I look away, busying myself with wiping down the bar. Give her privacy to taste, to analyze, to do whatever food writers do when they're evaluating a beer. But I can't help glancing back as she raises the glass, as the aroma reaches her first, as her eyes widen slightly.
She takes a sip.
And her entire body goes still.
I don't know what happens exactly, but her eyes close, and when she swallows, I see relief cross her face so profound it makes my chest ache.
"This is...” She stops, opens her eyes, stares at the glass like it's personally betrayed her. "This is incredible."
"You sound surprised."
"I'm not usually..." She trails off, seems to catch herself. "Your fermentation process must be very precise. The balance is perfect."
She's deflecting. I recognize it because I do the same thing.
"The ley lines help," I say before I can stop myself.
Her head snaps up. "The what?"
Shit. Humans aren't supposed to know about the ley lines. That's rule number one of living in Redwood Rise—keep the magic quiet, keep the humans oblivious, keep the secret that keeps everyone safe.
"Old brewer's superstition," I recover, grabbing a towel to wipe down the already-clean bar. "The earth's energy, mineral content in the water, that kind of thing. Some people call them ley lines. I just know that when certain conditions align, the beer turns out better."

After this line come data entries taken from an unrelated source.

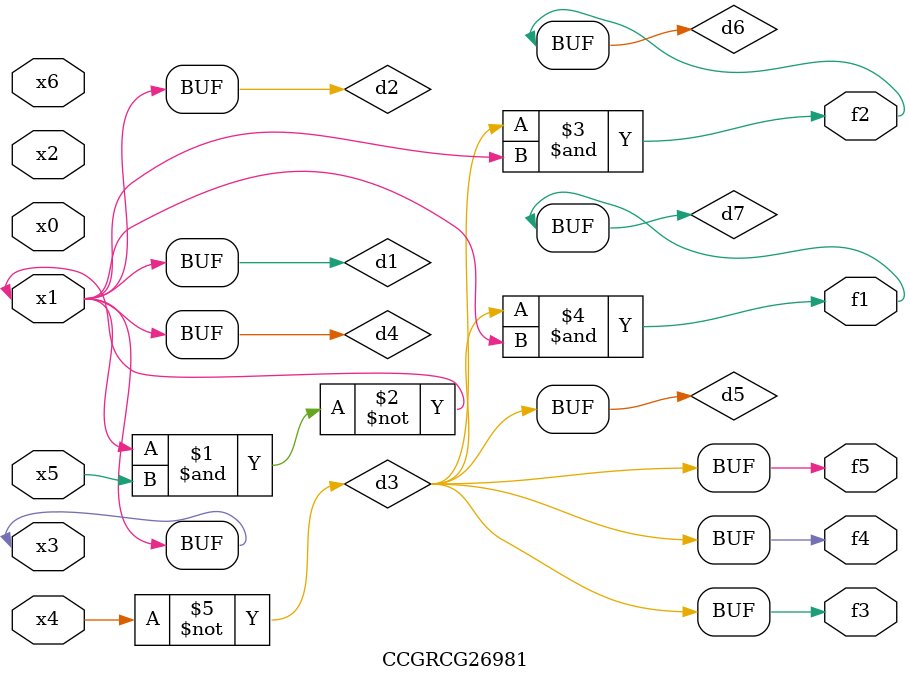
<source format=v>
module CCGRCG26981(
	input x0, x1, x2, x3, x4, x5, x6,
	output f1, f2, f3, f4, f5
);

	wire d1, d2, d3, d4, d5, d6, d7;

	buf (d1, x1, x3);
	nand (d2, x1, x5);
	not (d3, x4);
	buf (d4, d1, d2);
	buf (d5, d3);
	and (d6, d3, d4);
	and (d7, d3, d4);
	assign f1 = d7;
	assign f2 = d6;
	assign f3 = d5;
	assign f4 = d5;
	assign f5 = d5;
endmodule

</source>
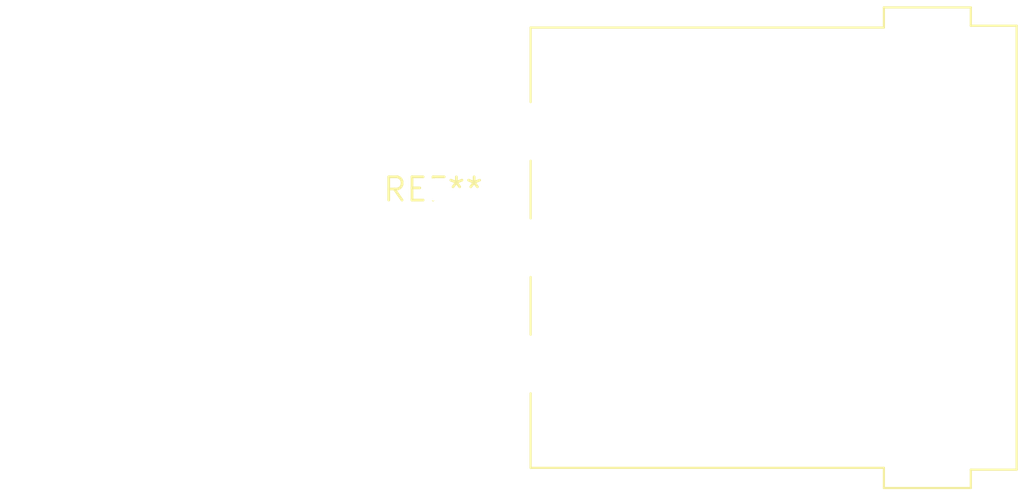
<source format=kicad_pcb>
(kicad_pcb (version 20240108) (generator pcbnew)

  (general
    (thickness 1.6)
  )

  (paper "A4")
  (layers
    (0 "F.Cu" signal)
    (31 "B.Cu" signal)
    (32 "B.Adhes" user "B.Adhesive")
    (33 "F.Adhes" user "F.Adhesive")
    (34 "B.Paste" user)
    (35 "F.Paste" user)
    (36 "B.SilkS" user "B.Silkscreen")
    (37 "F.SilkS" user "F.Silkscreen")
    (38 "B.Mask" user)
    (39 "F.Mask" user)
    (40 "Dwgs.User" user "User.Drawings")
    (41 "Cmts.User" user "User.Comments")
    (42 "Eco1.User" user "User.Eco1")
    (43 "Eco2.User" user "User.Eco2")
    (44 "Edge.Cuts" user)
    (45 "Margin" user)
    (46 "B.CrtYd" user "B.Courtyard")
    (47 "F.CrtYd" user "F.Courtyard")
    (48 "B.Fab" user)
    (49 "F.Fab" user)
    (50 "User.1" user)
    (51 "User.2" user)
    (52 "User.3" user)
    (53 "User.4" user)
    (54 "User.5" user)
    (55 "User.6" user)
    (56 "User.7" user)
    (57 "User.8" user)
    (58 "User.9" user)
  )

  (setup
    (pad_to_mask_clearance 0)
    (pcbplotparams
      (layerselection 0x00010fc_ffffffff)
      (plot_on_all_layers_selection 0x0000000_00000000)
      (disableapertmacros false)
      (usegerberextensions false)
      (usegerberattributes false)
      (usegerberadvancedattributes false)
      (creategerberjobfile false)
      (dashed_line_dash_ratio 12.000000)
      (dashed_line_gap_ratio 3.000000)
      (svgprecision 4)
      (plotframeref false)
      (viasonmask false)
      (mode 1)
      (useauxorigin false)
      (hpglpennumber 1)
      (hpglpenspeed 20)
      (hpglpendiameter 15.000000)
      (dxfpolygonmode false)
      (dxfimperialunits false)
      (dxfusepcbnewfont false)
      (psnegative false)
      (psa4output false)
      (plotreference false)
      (plotvalue false)
      (plotinvisibletext false)
      (sketchpadsonfab false)
      (subtractmaskfromsilk false)
      (outputformat 1)
      (mirror false)
      (drillshape 1)
      (scaleselection 1)
      (outputdirectory "")
    )
  )

  (net 0 "")

  (footprint "Jack_speakON_Neutrik_NL4MDXX-H-2_Horizontal" (layer "F.Cu") (at 0 0))

)

</source>
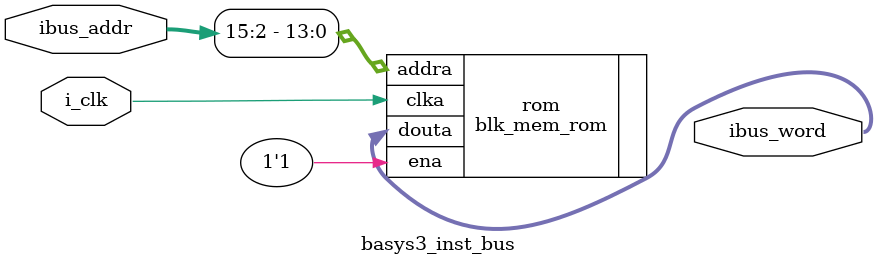
<source format=sv>
`timescale 1ns / 1ps

module basys3_inst_bus(
    input   logic i_clk,
    input   logic [31:0] ibus_addr,
    output  logic [31:0] ibus_word
    );
    
    // 16 KiloWords instruction address space => 14 bit address line
    blk_mem_rom rom(
        .clka(i_clk),
        .ena('1),
        .addra(ibus_addr[15:2]),
        .douta(ibus_word)
    );
    
endmodule

</source>
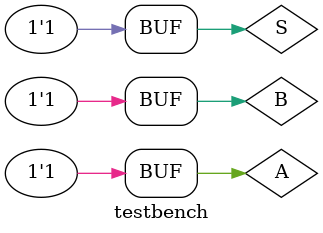
<source format=v>
`timescale 1ns / 1ps


module testbench;

    reg A, B, S; //inputs for 2 to 1 bit multiplexer
    wire Z; // output for 2 to 1 bit multiplexer
    
    gate_level uut(
        .A(A),
        .B(B),
        .S(S),
        .Z(Z));// instansciation of design as 2001 style
        
    initial begin// simulation starts form there
        A=0;
        B=0;
        S=0; // first case
            #100// delay for 100 units of 1ns
        A=0;
        B=0;
        S=1; //2nd case
            #100
        A=0;
        B=1;
        S=0; //3rd case
            #100
        A=0;
        B=1;
        S=1; //4th case
            #100
        A=1;
        B=0;
        S=0; //5th case
            #100
        A=1;
        B=0;
        S=1; //6th case
            #100
        A=1;
        B=1;
        S=0; //7th case
            #100
        A=1;
        B=1;
        S=1;// 8th case
            #100;
            
    end //end of the simulation

endmodule

</source>
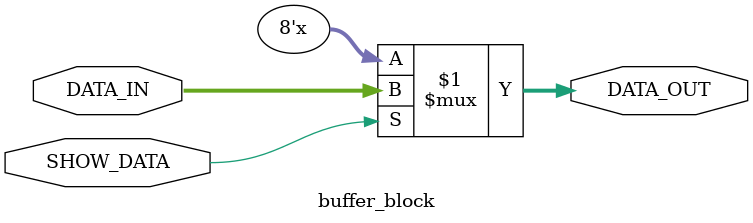
<source format=v>
/*
	Module Name: buffer_block_v01
	Module Description: Simple Buffer implementation in SUBLEQ Processor
	
	Dependencies:	
	
*/

module buffer_block #(
		parameter DATA_WIDTH = 8
	)(
		input SHOW_DATA,
		input [DATA_WIDTH-1:0] DATA_IN,
		output [DATA_WIDTH-1:0] DATA_OUT
	);
	
	assign DATA_OUT = SHOW_DATA ? DATA_IN : {DATA_WIDTH{1'bz}};

endmodule
</source>
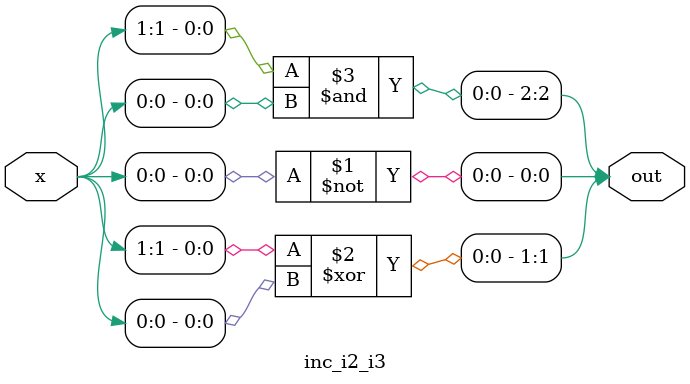
<source format=sv>
`timescale 1ns / 1ps

module inc_i9_o9(a, out);
//Sklansky AND-prefix structure
    input[8:0] a;
    output[8:0] out;
    wire[11:0] b;

    assign b[0] = a[1]&a[2];
    assign b[1] = a[3]&a[4];
    assign b[2] = a[5]&a[6];
    assign b[3] = a[0]&a[1];
    assign b[4] = a[0]&b[0];
    assign b[5] = a[5]&b[1];
    assign b[6] = b[2]&b[1];
    assign b[7] = a[3]&b[4];
    assign b[8] = b[1]&b[4];
    assign b[9] = b[4]&b[5];
    assign b[10] = b[4]&b[6];
    assign b[11] = b[10]&a[7];

    assign out[0] = ~a[0];
    assign out[1] = a[1]^a[0];
    assign out[2] = a[2]^b[3];
    assign out[3] = a[3]^b[4];
    assign out[4] = a[4]^b[7];
    assign out[5] = a[5]^b[8];
    assign out[6] = a[6]^b[9];
    assign out[7] = a[7]^b[10];
    assign out[8] = a[8]^b[11];

endmodule // inc_i9_o9

module inc_i8_o8(a, out);
//Sklansky AND-prefix structure
    input[7:0] a;
    output[7:0] out;
    wire[10:0] b;

    assign b[0] = a[1]&a[2];
    assign b[1] = a[3]&a[4];
    assign b[2] = a[5]&a[6];
    assign b[3] = a[0]&a[1];
    assign b[4] = a[0]&b[0];
    assign b[5] = a[5]&b[1];
    assign b[6] = b[2]&b[1];
    assign b[7] = a[3]&b[4];
    assign b[8] = b[1]&b[4];
    assign b[9] = b[4]&b[5];
    assign b[10] = b[4]&b[6];
    assign out[0] = ~a[0];
    assign out[1] = a[1]^a[0];
    assign out[2] = a[2]^b[3];
    assign out[3] = a[3]^b[4];
    assign out[4] = a[4]^b[7];
    assign out[5] = a[5]^b[8];
    assign out[6] = a[6]^b[9];
    assign out[7] = a[7]^b[10];

endmodule // inc_i8_o8

module inc_i7_o7 (x, out);
    input [6:0] x;
    output [6:0] out;
    wire [9:0] b;

    assign b[0] = x[1] & x[2];
    assign b[1] = x[3] & x[4];
    assign b[2] = x[5] & x[6];
    assign b[3] = x[0] & x[1];
    assign b[4] = x[0] & b[0];
    assign b[5] = x[5] & b[1];
    assign b[6] = b[2] & b[1];
    assign b[7] = x[3] & b[4];
    assign b[8] = b[1] & b[4];
    assign b[9] = b[4] & b[5];

    assign #0.1 out[0] = ~x[0];
    assign #0.1 out[1] = x[1] ^ x[0];
    assign #0.1 out[2] = x[2] ^ b[3];
    assign #0.1 out[3] = x[3] ^ b[4];
    assign #0.1 out[4] = x[4] ^ b[7];
    assign #0.1 out[5] = x[5] ^ b[8];
    assign #0.1 out[6] = x[6] ^ b[9];

endmodule // inc_i7_o7

module inc_i2_i3 (x, out);
    input [1:0] x;
    output [2:0] out;

    assign #0.1 out[0] = ~x[0];
    assign #0.1 out[1] = x[1] ^ x[0];
    assign #0.1 out[2] = x[1] & x[0];

endmodule // inc_i2_i3

</source>
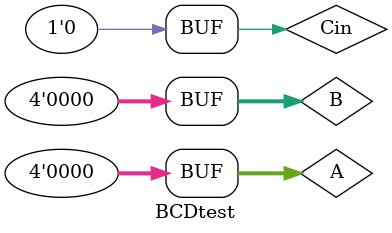
<source format=v>
`timescale 1ns / 1ps


module BCDtest;

	// Inputs
	reg [3:0] A;
	reg [3:0] B;
	reg Cin;

	// Outputs
	wire [3:0] S;
	wire Cout;

	// Instantiate the Unit Under Test (UUT)
	BCDAdder uut (
		.S(S), 
		.Cout(Cout), 
		.A(A), 
		.B(B), 
		.Cin(Cin)
	);

	initial begin
		// Initialize Inputs
		A = 0;
		B = 0;
		Cin = 0;

		// Wait 100 ns for global reset to finish
		#100;
        
		// Add stimulus here

	end
      
endmodule


</source>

She studies me for a long moment, and I have the uncomfortable feeling she sees right through the lie. But she just makes a note in her book and moves on to the next beer.
I start to walk away to check on other customers, help Beau in the kitchen, or anything that's not standing here watching this woman taste my beer like she's searching for answers. But I'm rooted in place, my bear refusing to let me move, to look away, to do anything but watch her.